# Can't get OEM Euro HIDs to work as bi-xenons (MkV)



## dinglehoser (Jan 31, 2007)

*Figured it out! How to get OEM Euro HIDs to work as bi-xenons (MkV)*

(Reposted from the MkV forum)
I got an OEM Euro HID kit from ECS, and they assured me over the phone that if I had a highline CEC (which I do), I could just enable byte 0 bit 1 (Xenon with shutter installed) and have bi-xenon functionality. I did this, and it doesn't work - when I turn on the high beams, I get a pair of fault codes for left and right low beam reflector motors not responding, and only the inner halogens light up rather than the shutter flipping the xenon beam upwards (the xenon beam stays on, but low). If I turn on byte 4, bit 4 instead (Xenon shutter without shutter installed), the fault codes go away, but as expected, I still only get xenon low beams (and the normal halogen high beams).
What am I missing here? I noticed that the ECS 10 to 12 pin adapters have a loose grey wire that isn't hooked up to the vehicle harness side. Does this have something to do with the missing bi-xenon functionality?
EDIT: Look a few posts down to see how I did it.

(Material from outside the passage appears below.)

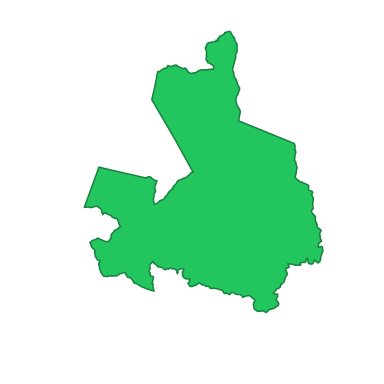 Quixadá, Ceará, Brazil (Mercator projection), rotated 250°
{"feature_id": "56859067B59231090145989", "entity_name": "Quixadá", "entity_type": "district", "adm_level": 2, "iso_a3": "BRA", "parent_name": "Brazil", "parent_adm1": "Ceará", "projection": "mercator", "projection_center": [-38.963, -4.916], "detail": "fine", "context": "isolated", "style": "filled", "palette": "green", "viewbox_px": 384, "rotation_deg": 250, "n_neighbors": 0, "source": "geoboundaries", "source_scale": "gbopen_adm2", "svg_char_len": 6007}
<svg xmlns="http://www.w3.org/2000/svg" viewBox="0 0 384 384"><g transform="rotate(250 192 192)"><path d="M329.6,282.9L330.5,280.8L330.4,278.7L330.6,277.2L329.2,276.1L329.2,274.7L328.7,273.0L329.0,271.2L327.6,270.3L327.4,268.6L325.3,268.1L326.4,266.6L325.1,265.7L325.8,264.2L326.1,262.2L325.8,260.9L326.7,259.5L326.2,257.0L324.9,256.1L324.0,254.9L322.8,253.9L321.5,253.5L320.1,253.7L318.5,253.6L316.6,252.7L314.3,251.9L313.0,251.2L311.9,250.5L308.0,251.2L307.2,252.5L305.7,253.5L303.0,255.5L299.8,254.0L300.7,252.3L302.1,246.7L303.6,242.6L303.7,241.2L303.7,239.4L303.1,237.5L302.8,235.7L303.4,234.4L303.5,231.9L305.1,230.1L306.6,229.2L308.8,229.0L310.7,228.1L310.9,225.9L312.5,224.2L314.9,221.6L316.5,220.9L317.0,219.4L317.0,217.4L317.1,215.9L317.5,214.3L319.1,212.7L317.7,211.0L317.3,209.6L317.8,208.0L317.2,205.8L316.9,204.2L316.3,202.5L316.8,200.9L302.3,192.2L292.6,185.8L287.7,186.7L264.5,190.9L244.8,194.4L210.2,199.8L210.6,198.0L209.4,196.1L208.7,193.9L207.7,192.0L207.8,189.9L207.8,188.0L207.5,186.2L207.6,184.1L207.5,182.8L206.6,181.4L205.4,180.1L204.5,178.6L203.6,176.4L202.3,174.9L201.3,173.9L200.7,171.9L199.9,170.2L197.4,167.0L196.8,165.5L196.0,164.4L195.1,163.5L194.6,162.0L194.9,160.7L194.8,158.9L194.2,157.3L193.4,155.9L193.2,154.6L193.3,152.4L197.6,153.0L199.4,153.8L201.6,155.2L203.4,155.6L204.8,157.9L206.6,158.2L208.0,158.3L209.6,158.8L210.8,159.8L211.7,160.8L213.2,161.6L214.3,162.9L215.3,161.9L215.9,160.6L217.5,159.6L219.5,158.6L220.9,157.5L221.2,155.8L221.1,154.5L221.3,152.9L242.0,120.9L247.2,113.1L214.6,85.7L213.8,86.9L213.7,89.1L211.8,91.7L211.5,96.7L210.7,98.5L209.4,98.9L207.0,100.9L203.0,100.2L201.3,100.6L202.5,103.0L201.3,104.0L199.6,105.5L198.0,107.5L196.6,108.1L195.4,108.6L194.5,109.6L193.5,110.7L192.9,112.0L191.5,112.5L189.7,112.8L187.9,112.6L186.0,112.4L183.9,113.0L183.5,111.1L182.5,108.8L182.6,107.1L182.2,105.7L181.0,104.3L180.5,102.9L179.5,101.5L177.8,100.8L176.2,99.7L174.2,96.9L174.3,95.5L174.7,94.3L175.9,92.7L180.1,88.5L181.0,87.4L180.3,85.4L180.5,83.3L180.5,81.9L180.0,80.5L179.5,78.8L174.5,78.9L172.8,79.6L171.1,80.6L169.8,80.7L168.5,79.7L166.6,79.8L165.0,79.0L163.4,79.5L162.0,79.5L160.2,80.2L158.9,82.0L157.7,81.5L157.0,80.0L155.2,79.4L153.3,79.5L151.9,78.9L150.2,79.0L147.8,78.9L145.7,79.4L143.6,79.9L142.5,81.0L142.2,82.5L141.4,83.6L141.5,85.7L140.4,87.8L140.0,89.4L139.6,90.8L138.9,92.5L139.4,94.9L139.9,96.4L139.5,98.0L139.7,100.2L139.0,101.8L137.3,101.5L135.9,102.1L134.3,102.1L133.3,103.2L132.7,104.5L131.5,105.3L129.4,106.0L127.9,106.2L126.1,106.5L125.3,107.8L124.2,109.2L123.0,110.1L121.6,111.0L119.8,112.6L114.7,118.6L112.0,122.3L115.0,122.8L117.1,123.0L118.4,124.0L119.5,123.2L121.0,124.1L122.9,125.3L124.6,126.6L126.1,126.5L127.2,124.3L128.6,124.4L130.1,125.0L131.4,124.5L132.6,124.7L133.7,126.1L135.1,126.7L136.9,126.7L138.2,128.0L139.2,129.7L140.0,131.4L137.7,131.9L136.5,133.2L133.4,134.3L131.5,137.9L130.1,138.8L128.8,139.2L128.0,140.6L128.7,141.8L127.6,143.5L128.2,145.2L126.7,146.9L126.2,148.9L124.6,149.9L123.2,151.1L123.7,153.8L123.5,156.2L122.1,157.9L120.9,156.8L120.1,155.7L116.5,154.5L114.6,155.0L112.7,156.1L111.6,158.6L110.8,160.2L108.5,158.5L107.5,156.9L106.0,157.4L104.3,157.7L103.4,158.9L103.1,160.5L103.5,162.0L102.9,163.7L103.5,165.3L104.2,167.4L103.0,168.8L101.0,169.9L101.2,171.3L99.9,172.0L98.5,172.8L98.2,174.0L97.4,175.5L95.3,176.3L94.5,177.6L94.3,179.1L93.8,180.3L92.9,181.9L92.0,183.3L90.4,185.1L89.8,186.5L87.8,187.2L86.5,187.3L85.3,188.2L85.0,190.0L82.8,192.1L83.4,193.6L83.7,194.9L83.7,196.2L82.1,197.4L80.5,198.7L80.0,200.4L79.0,202.2L77.8,203.3L75.6,203.7L75.8,206.4L75.4,209.6L74.4,211.0L73.4,211.9L71.8,212.3L70.6,213.1L68.5,214.3L67.0,212.2L65.7,211.3L64.1,211.0L62.7,210.8L60.7,210.5L58.6,212.0L57.3,212.7L56.9,214.9L56.3,216.3L56.4,217.7L53.4,220.4L54.0,222.1L55.1,224.9L54.7,226.9L54.7,229.6L55.5,232.4L55.9,234.2L57.2,235.3L59.0,235.2L60.4,234.5L62.3,234.4L63.6,235.4L64.2,236.7L65.5,237.0L66.8,237.5L67.8,234.8L69.2,233.8L70.0,235.3L70.5,236.8L71.7,237.7L71.9,239.9L72.1,241.6L72.7,242.8L74.6,243.6L75.0,245.8L75.9,247.4L76.8,248.5L78.4,249.6L79.9,250.6L81.3,252.5L82.4,253.6L83.8,253.5L85.4,253.7L86.8,253.1L88.2,254.0L87.9,255.8L88.2,257.6L91.6,257.7L90.8,259.4L89.9,261.5L88.4,263.2L87.5,264.7L87.3,266.1L86.6,267.8L86.2,269.2L88.1,269.2L88.2,271.0L87.2,274.3L88.2,275.6L89.8,276.4L90.2,277.8L88.6,277.3L86.7,277.2L84.7,277.4L83.7,278.8L83.2,280.9L84.6,282.3L86.1,283.8L83.7,285.0L82.3,286.1L82.5,287.8L84.2,289.5L86.4,290.5L88.5,291.9L90.5,293.7L91.9,295.0L93.7,295.1L95.3,295.8L96.6,295.2L96.6,293.9L96.9,291.6L98.4,292.4L100.3,293.6L101.0,295.2L101.4,296.8L103.4,296.9L105.1,296.7L107.3,297.5L108.7,297.5L109.9,298.4L111.7,300.2L113.1,299.6L114.3,298.9L115.4,298.0L116.6,297.4L118.4,298.4L121.5,298.2L123.2,298.2L124.7,298.5L125.8,299.3L127.1,299.5L131.3,297.6L133.4,297.7L134.3,298.7L134.8,300.2L138.8,301.0L141.4,302.3L142.8,303.1L144.6,303.9L147.0,303.6L149.1,303.7L150.1,305.2L151.7,305.0L152.9,303.3L154.5,302.2L156.0,302.8L157.7,303.8L159.1,303.3L160.1,302.1L161.2,301.3L162.0,299.7L163.7,298.9L164.5,297.0L166.7,296.0L168.0,294.8L171.0,294.0L173.6,296.1L175.4,296.9L177.1,297.9L178.8,299.0L180.5,299.4L182.6,299.2L184.4,299.8L185.7,299.4L187.1,299.3L188.3,300.0L190.0,300.8L191.6,301.5L192.8,302.2L193.9,303.3L195.8,303.3L197.7,303.5L199.7,304.5L201.6,304.8L202.9,304.3L242.9,260.2L244.7,261.2L247.9,263.0L249.8,264.3L251.7,265.0L254.1,264.9L256.6,264.2L258.5,264.1L260.0,264.1L262.1,264.4L263.9,264.9L265.5,265.6L266.5,266.5L267.4,267.8L268.6,269.0L270.1,270.1L272.0,271.7L273.6,272.4L275.0,271.9L276.7,271.8L278.3,271.6L279.8,271.8L281.9,272.0L283.6,271.8L285.0,271.2L286.9,271.2L288.8,271.8L290.2,272.1L291.7,271.9L293.2,272.0L294.4,272.7L295.6,273.5L298.3,275.4L300.9,277.3L302.1,278.1L303.2,279.0L304.9,279.6L306.5,280.1L307.5,281.4L308.8,282.6L310.3,283.0L312.0,283.7L313.6,284.1L315.1,284.9L317.3,284.5L319.5,284.2L321.7,284.6L323.9,284.0L325.2,283.5L329.6,282.9ZM123.2,151.1L121.9,150.2L120.5,150.4L121.4,151.6L123.2,151.1Z" fill="#22c55e" stroke="#15803d" stroke-width="1.5"/></g></svg>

_Modified by dinglehoser at 5:05 PM 2-25-2007_


----------



## nater (Apr 10, 2000)

Def call ECS to trouble shoot since they let you know it'll work.
You may need Vag-Com????
Not sure.
If so, after checking with ECS you can then check out the Vag-Com forum and see if there is a procedure involved.
TTT for you though http://****************.com/smile/emthup.gif


----------



## dinglehoser (Jan 31, 2007)

*Re: Figured it out! How to get OEM Euro HIDs to work as bi-xenons (dinglehoser)*

Armed with a Bentley manual and some free time this afternoon, I decided to sleuth this one out myself. The solution is actually pretty simple. 
Without the factory Euro range control module, you can't just enable the Xenon with Shutter Installed bit in VAG-COM - it simply doesn't work. You have to engage in a bit of wire-hacking and take advantage of the fact that without the range control module controlling the shutter, the projector's shutter flips up and stays up (for high beam) when power is applied to it.
As such, all you have to do if you have the ECS harness with the loose wire at terminal 11 on the headlight side is to take a Scotchlok splice connector and tap it into terminal 8 - the + lead for the high beams. Leave CEC (09) byte 3 bit 3 (Xenon-shutter without shutter installed) enabled and DO NOT enable byte 0 bit 1 (Xenon with shutter installed) - if you do, it will work but throw fault codes each time you flip on your brights.
Once you've done that, each time you turn on the high beams, the inside halogens turn on AND the shutter fully opens. Turn them off and the shutter returns to the low-beam position. The best part: no fault codes!
So far as I can tell, this is the only way US-spec MkVs without HID can fully utilize the features of the OEM Euro HIDs in a plug-and-play fashion without having to source the range control ECU, auto-leveling components, etc. ECS should consider wiring that currently loose wire to the high beam hot lead in their harness for future production. It would make the Euro kit 99% plug and play for those with highline CECs (the other 1% being flipping on that bit in VAG-COM).
Hope this helps. IMO, the OEM HIDs are worth every cent now that I've gotten the "bi" part of "bi-xenon" working. Cheers!


----------



## EternalMind (Jun 8, 2005)

*Re: Figured it out! How to get OEM Euro HIDs to work as bi-xenons (dinglehoser)*

good info http://****************.com/smile/emthup.gif


----------



## nater (Apr 10, 2000)

*Re: Figured it out! How to get OEM Euro HIDs to work as bi-xenons (EternalMind)*


_Quote, originally posted by *EternalMind* »_good info http://****************.com/smile/emthup.gif

Yea,
When I get the FAQ done this is going in.


----------



## nater (Apr 10, 2000)

*Re: Figured it out! How to get OEM Euro HIDs to work as bi-xenons (nater)*

*ADDED TO FAQ*


----------